文章の抜粋:
ことのは

初めに言葉があった。言葉は神とともにあった。言葉は神であった。と、ヨハネは言う。まことに、言葉とは不可思議なものである。

日本人の神

2013-04-30 15:47:22 | 日記・エッセイ・コラム

日本人には無宗教の人が多いらしい。

無宗教だから神を信じていないと思っている。

多くの人がそのようだ。

でもである。

無宗教と無神論とは別である。

人間の形をしたスーパースターとしての神は、

もちろん私も信じていない。

でも、私にとって神とは現実である。

この世界が神によって創られたなら、

人の子が人であり、犬の子が犬であるように、

神が創られたものはすべて神の子である。

神の子はすなわち神である。

現実(の世界)はすべて神である。

良きことも悪きことも、神の業である。

日本人は深奥でそう思っている。

提供された情報:
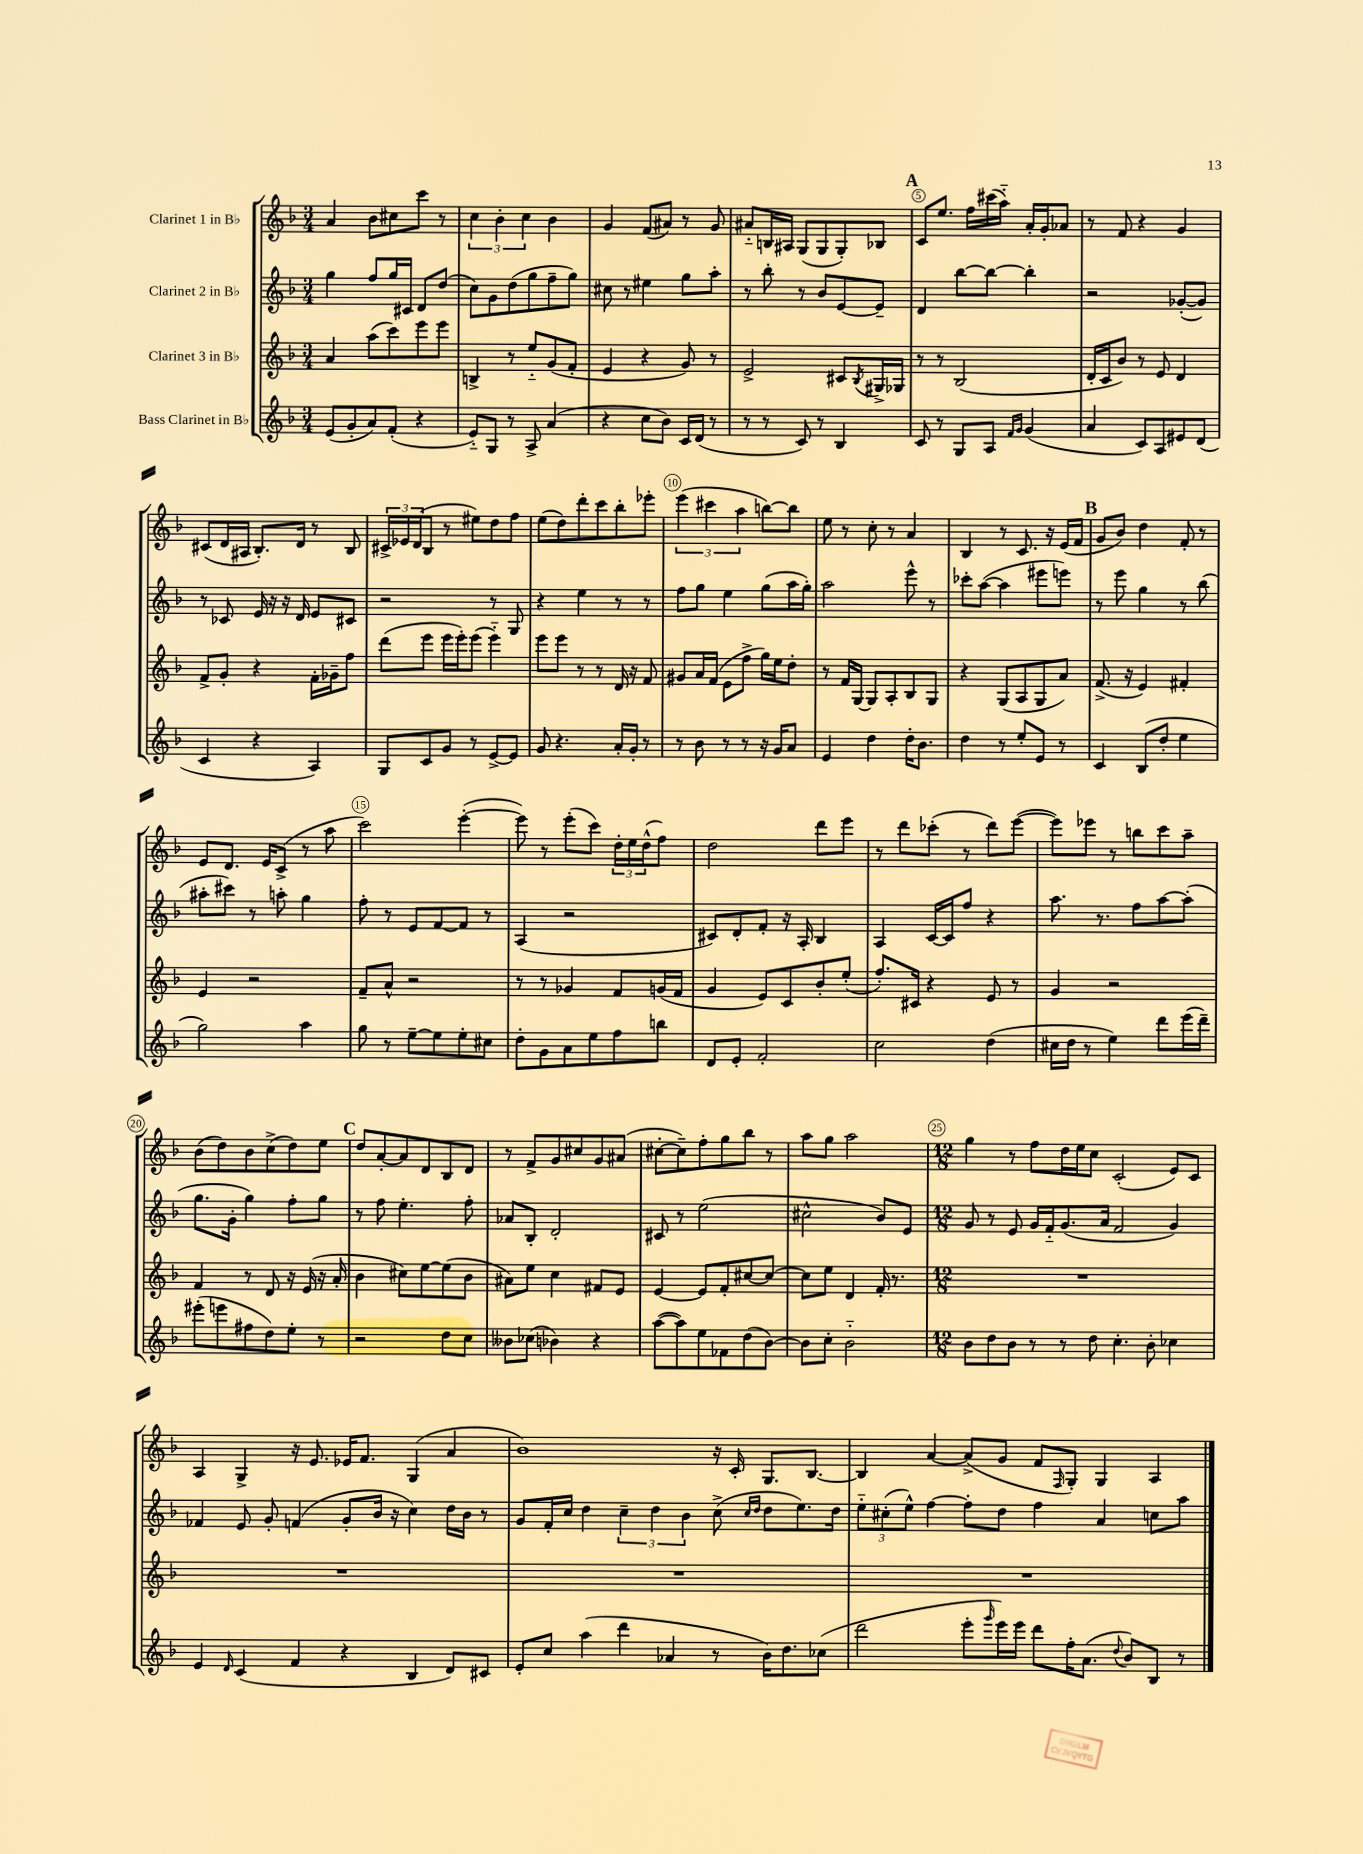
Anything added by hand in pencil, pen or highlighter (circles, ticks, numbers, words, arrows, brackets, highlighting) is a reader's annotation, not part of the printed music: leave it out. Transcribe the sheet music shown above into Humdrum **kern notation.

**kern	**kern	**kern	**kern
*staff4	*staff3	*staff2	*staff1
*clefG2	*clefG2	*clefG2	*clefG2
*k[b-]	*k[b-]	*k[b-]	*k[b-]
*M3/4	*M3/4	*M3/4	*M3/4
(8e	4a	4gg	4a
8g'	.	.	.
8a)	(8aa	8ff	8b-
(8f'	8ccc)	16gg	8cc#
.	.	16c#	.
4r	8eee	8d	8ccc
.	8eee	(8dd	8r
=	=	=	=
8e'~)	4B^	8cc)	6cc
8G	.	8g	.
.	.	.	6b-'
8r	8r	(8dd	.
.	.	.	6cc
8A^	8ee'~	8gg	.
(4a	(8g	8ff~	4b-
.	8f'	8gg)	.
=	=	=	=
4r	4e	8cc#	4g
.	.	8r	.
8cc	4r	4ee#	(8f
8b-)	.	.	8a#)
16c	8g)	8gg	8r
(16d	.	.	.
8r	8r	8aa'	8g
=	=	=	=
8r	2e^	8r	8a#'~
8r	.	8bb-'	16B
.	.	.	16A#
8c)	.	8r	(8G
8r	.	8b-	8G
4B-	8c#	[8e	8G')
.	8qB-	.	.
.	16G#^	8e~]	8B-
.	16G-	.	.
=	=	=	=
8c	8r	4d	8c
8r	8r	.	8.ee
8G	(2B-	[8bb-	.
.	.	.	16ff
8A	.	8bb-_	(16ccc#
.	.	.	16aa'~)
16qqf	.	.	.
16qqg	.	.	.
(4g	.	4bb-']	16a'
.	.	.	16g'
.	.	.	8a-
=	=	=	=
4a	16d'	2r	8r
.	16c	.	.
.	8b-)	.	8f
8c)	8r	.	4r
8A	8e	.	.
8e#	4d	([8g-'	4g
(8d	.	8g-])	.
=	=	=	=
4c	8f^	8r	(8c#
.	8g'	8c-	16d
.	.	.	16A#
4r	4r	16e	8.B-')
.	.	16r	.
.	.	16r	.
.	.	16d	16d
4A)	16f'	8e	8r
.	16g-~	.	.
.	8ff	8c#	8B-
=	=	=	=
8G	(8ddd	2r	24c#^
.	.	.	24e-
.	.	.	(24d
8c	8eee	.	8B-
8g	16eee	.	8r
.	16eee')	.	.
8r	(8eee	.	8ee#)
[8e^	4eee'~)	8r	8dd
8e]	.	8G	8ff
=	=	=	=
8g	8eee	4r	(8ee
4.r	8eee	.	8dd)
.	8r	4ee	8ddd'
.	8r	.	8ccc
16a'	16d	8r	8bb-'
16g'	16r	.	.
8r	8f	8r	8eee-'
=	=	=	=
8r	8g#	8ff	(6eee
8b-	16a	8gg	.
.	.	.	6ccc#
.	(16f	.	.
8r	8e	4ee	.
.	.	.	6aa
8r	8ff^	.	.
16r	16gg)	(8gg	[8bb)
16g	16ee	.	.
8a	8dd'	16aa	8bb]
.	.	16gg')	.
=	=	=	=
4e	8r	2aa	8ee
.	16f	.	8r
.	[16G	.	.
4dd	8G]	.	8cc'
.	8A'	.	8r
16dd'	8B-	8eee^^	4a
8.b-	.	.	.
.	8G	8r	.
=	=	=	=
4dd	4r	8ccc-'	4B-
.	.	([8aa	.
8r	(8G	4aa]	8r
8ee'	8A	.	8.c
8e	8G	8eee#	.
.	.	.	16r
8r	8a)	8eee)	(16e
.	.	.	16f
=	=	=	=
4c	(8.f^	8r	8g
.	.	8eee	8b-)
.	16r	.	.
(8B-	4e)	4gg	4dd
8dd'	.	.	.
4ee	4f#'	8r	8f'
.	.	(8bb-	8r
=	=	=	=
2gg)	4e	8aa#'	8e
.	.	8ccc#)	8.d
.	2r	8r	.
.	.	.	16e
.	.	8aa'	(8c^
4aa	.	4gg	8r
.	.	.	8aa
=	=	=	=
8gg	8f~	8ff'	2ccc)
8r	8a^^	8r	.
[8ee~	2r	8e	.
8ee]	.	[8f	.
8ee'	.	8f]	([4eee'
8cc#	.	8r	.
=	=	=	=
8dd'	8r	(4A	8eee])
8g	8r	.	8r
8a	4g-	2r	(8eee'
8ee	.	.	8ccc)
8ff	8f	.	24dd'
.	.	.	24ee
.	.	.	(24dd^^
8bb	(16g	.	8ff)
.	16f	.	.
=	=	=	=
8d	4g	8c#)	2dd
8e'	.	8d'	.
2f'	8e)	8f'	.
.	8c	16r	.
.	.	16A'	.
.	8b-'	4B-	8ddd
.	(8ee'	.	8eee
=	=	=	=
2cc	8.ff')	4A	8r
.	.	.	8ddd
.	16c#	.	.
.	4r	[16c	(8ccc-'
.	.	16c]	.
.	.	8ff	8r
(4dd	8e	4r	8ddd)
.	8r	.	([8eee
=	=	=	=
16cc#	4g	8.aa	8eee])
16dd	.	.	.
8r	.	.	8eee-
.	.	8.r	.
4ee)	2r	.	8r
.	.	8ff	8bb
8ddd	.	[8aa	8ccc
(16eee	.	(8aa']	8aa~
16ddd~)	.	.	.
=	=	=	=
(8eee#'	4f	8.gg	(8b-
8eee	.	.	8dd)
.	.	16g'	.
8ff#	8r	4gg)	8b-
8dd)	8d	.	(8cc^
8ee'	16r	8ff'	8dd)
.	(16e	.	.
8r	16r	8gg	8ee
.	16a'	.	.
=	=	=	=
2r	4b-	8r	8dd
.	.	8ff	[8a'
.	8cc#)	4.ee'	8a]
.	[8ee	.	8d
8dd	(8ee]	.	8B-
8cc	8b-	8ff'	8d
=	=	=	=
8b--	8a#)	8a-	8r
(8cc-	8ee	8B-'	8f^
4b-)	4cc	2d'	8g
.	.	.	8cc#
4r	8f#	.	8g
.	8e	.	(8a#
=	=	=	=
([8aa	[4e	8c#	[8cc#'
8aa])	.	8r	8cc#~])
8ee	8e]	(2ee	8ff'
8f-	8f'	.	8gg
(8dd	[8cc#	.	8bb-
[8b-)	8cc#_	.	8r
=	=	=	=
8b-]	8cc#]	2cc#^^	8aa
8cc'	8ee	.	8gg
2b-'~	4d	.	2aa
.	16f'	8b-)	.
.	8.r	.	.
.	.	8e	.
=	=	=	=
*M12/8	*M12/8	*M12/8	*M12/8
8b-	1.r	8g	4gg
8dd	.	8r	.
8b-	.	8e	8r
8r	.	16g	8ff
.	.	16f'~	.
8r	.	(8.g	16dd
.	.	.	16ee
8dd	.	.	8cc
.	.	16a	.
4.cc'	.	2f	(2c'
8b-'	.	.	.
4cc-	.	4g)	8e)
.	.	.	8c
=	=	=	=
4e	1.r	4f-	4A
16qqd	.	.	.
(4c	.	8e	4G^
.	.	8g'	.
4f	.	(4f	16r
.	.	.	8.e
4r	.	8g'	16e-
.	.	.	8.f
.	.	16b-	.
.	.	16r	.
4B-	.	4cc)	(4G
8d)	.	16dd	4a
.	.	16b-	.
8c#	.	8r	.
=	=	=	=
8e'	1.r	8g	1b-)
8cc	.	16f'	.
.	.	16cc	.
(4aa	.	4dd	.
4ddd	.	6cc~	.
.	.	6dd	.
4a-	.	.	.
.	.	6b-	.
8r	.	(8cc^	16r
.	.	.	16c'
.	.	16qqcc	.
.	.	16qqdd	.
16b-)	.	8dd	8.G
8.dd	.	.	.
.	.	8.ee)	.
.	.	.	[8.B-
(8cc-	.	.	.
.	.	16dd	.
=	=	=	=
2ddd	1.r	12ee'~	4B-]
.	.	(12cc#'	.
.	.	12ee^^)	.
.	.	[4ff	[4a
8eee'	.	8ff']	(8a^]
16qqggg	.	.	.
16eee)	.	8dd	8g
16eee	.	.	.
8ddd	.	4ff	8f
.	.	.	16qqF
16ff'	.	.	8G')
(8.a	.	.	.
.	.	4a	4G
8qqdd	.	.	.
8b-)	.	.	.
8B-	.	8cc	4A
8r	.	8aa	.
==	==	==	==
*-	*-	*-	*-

問題の詳細:
日本人の神について書かれた文章の続きを、最後の一文のあとから書いてください。

課題への回答:
・・・・・

日本人にとって、

神とは世界そのものであり、

世界の現実はそのまま神である。

しかして、

現実に即することを自然と言う。

神ながらの道、自然の道。

計らいを捨て、現実に寄り添って生きる。

これが日本人の思想である。

日本人に無神論者はいない。


契約と約束

2013-04-22 14:53:35 | 日記・エッセイ・コラム

契約と約束、同じことである。

私が言いたいのは、

欧米人の契約(約束)と日本人の約束(契約)の違いである。

約束とは人と人の間でなすものである。

欧米は人を信用しない社会である。

だから、人と人の約束はそのままでは成り立たない。

人と人の間に神(唯一の神)を介在させなければならない。

人と神の約束だけが、唯一認められる約束だから。

神の介在によって初めて約束は成り立つ。

だから、無神論者は嫌われる。

約束を守るという関係が成り立たないから。

日本は人を信用する社会である。

約束は神を必要としない。

もっぱら、人と人のみで成り立つ。

・・・・・

ちなみに、

中国も人を信用しない社会である。

しかも、欧米のような宗教心がない。

だから、人と人の約束が成り立たない。

どこまでも、力の世界である。

力あるものの約束だけが約束となる。

哀れ。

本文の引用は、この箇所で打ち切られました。